After the 1992 election, headline writers broke out the phrase Year of the Woman to describe the vast crowd of women coming to the Senate – six. The phrase annoyed at least one senator.
“Calling 1992 the Year of the Woman makes it sound like the Year of the Caribou or the Year of the Asparagus,” Sen. Barbara Mikulski, D-Md., complained at the time. “We’re not a fad, a fancy, or a year.”
Women weren’t a fad, but they’re still a distinct minority in Congress. In January, 20 women will serve in the Senate, 16 Democrats and four Republicans. One in five -- that’s the most women ever in the Senate.
In the House, there will be a record 78 women, about 18 percent of the members. Fifty-eight are Democrats, 20 Republicans. At least three of the new women in the House are in their 30s.
For the first time, women and minorities will outnumber white men among Democrats in the House. Minority Leader Nancy Pelosi, D-Calif., celebrated the Democratic caucus milestone, saying it would be “the first caucus in the history of civilized government to have a majority of women and minorities.”
That’s impressive, but it’s unclear how having more women and minorities in Congress will affect policy. Republicans still control the House, and the Republican caucus is dominated by white men. Their goal is to shrink the size of government and cut entitlements.
In earlier times, women in Congress worked to avoid being pigeon-holed as interested in “women’s” issues. In fact, when the Women’s Caucus was formed in the House in 1977, “it met with considerable resistance even among women members,” according to a history on the House clerk’s Web page.
Political scientists who have studied women in elective office are divided on whether women have different legislative priorities than men. While some studies find women more likely to support certain family and workplace issues, other studies find no trend.
For one thing, there’s been a blurring of what women’s issues are. Plus, family-work balance, pay equity, education and health care mean different things to different people, whether men or women. Someone’s political party can be more predictive of his or her stand than gender.
While some Republican women in Congress supported certain benefits in the health care overhaul -- such as not allowing health insurance companies to charge women higher premiums than men -- not one Republican, man or woman, voted for final passage of the Affordable Care Act.
“Based on my experience, just because you’re an elected official and a woman, that doesn’t mean you’re going to vote” for women’s issues, Rep. Rep. Rosa DeLauro, D-Conn., says in Madeleine M. Kunin’s “The New Feminist Agenda,” published in April.
As the title suggests, Kunin, who was the first woman governor of Vermont and served as ambassador to Switzerland, is calling for another social revolution ‘’not for the benefit of women alone,” she says, “but for the sake of the family.”
She argues that while women have made great progress in the workplace, the country needs social policies that support families. The United States is the only country in the developed world that fails to offer paid maternity leave or paid sick leave.

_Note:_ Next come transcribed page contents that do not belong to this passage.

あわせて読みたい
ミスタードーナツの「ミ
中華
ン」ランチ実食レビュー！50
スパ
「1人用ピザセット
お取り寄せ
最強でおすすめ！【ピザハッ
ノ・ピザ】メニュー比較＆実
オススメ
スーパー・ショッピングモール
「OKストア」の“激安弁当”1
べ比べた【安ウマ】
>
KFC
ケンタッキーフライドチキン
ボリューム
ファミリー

A poll of international gender specialists in June ranked the United States the sixth-best country for women -- behind Canada, Germany, Britain, Australia and France. In France, new mothers get 16 weeks of maternity leave at full pay.
The panel, which looked at the G20 developed countries, cited poor access to health care and the debate over reproductive rights for the U.S. rank, the poll by TrustLaw, a legal news service run by Thompson Reuters Foundation, reported.
We’re No. 6? That doesn’t sound right. It’s time for women and men in Congress to support working parents and stand up for families.
No worries about the Year of the Woman or asparagus. Call it the Year of All of Us.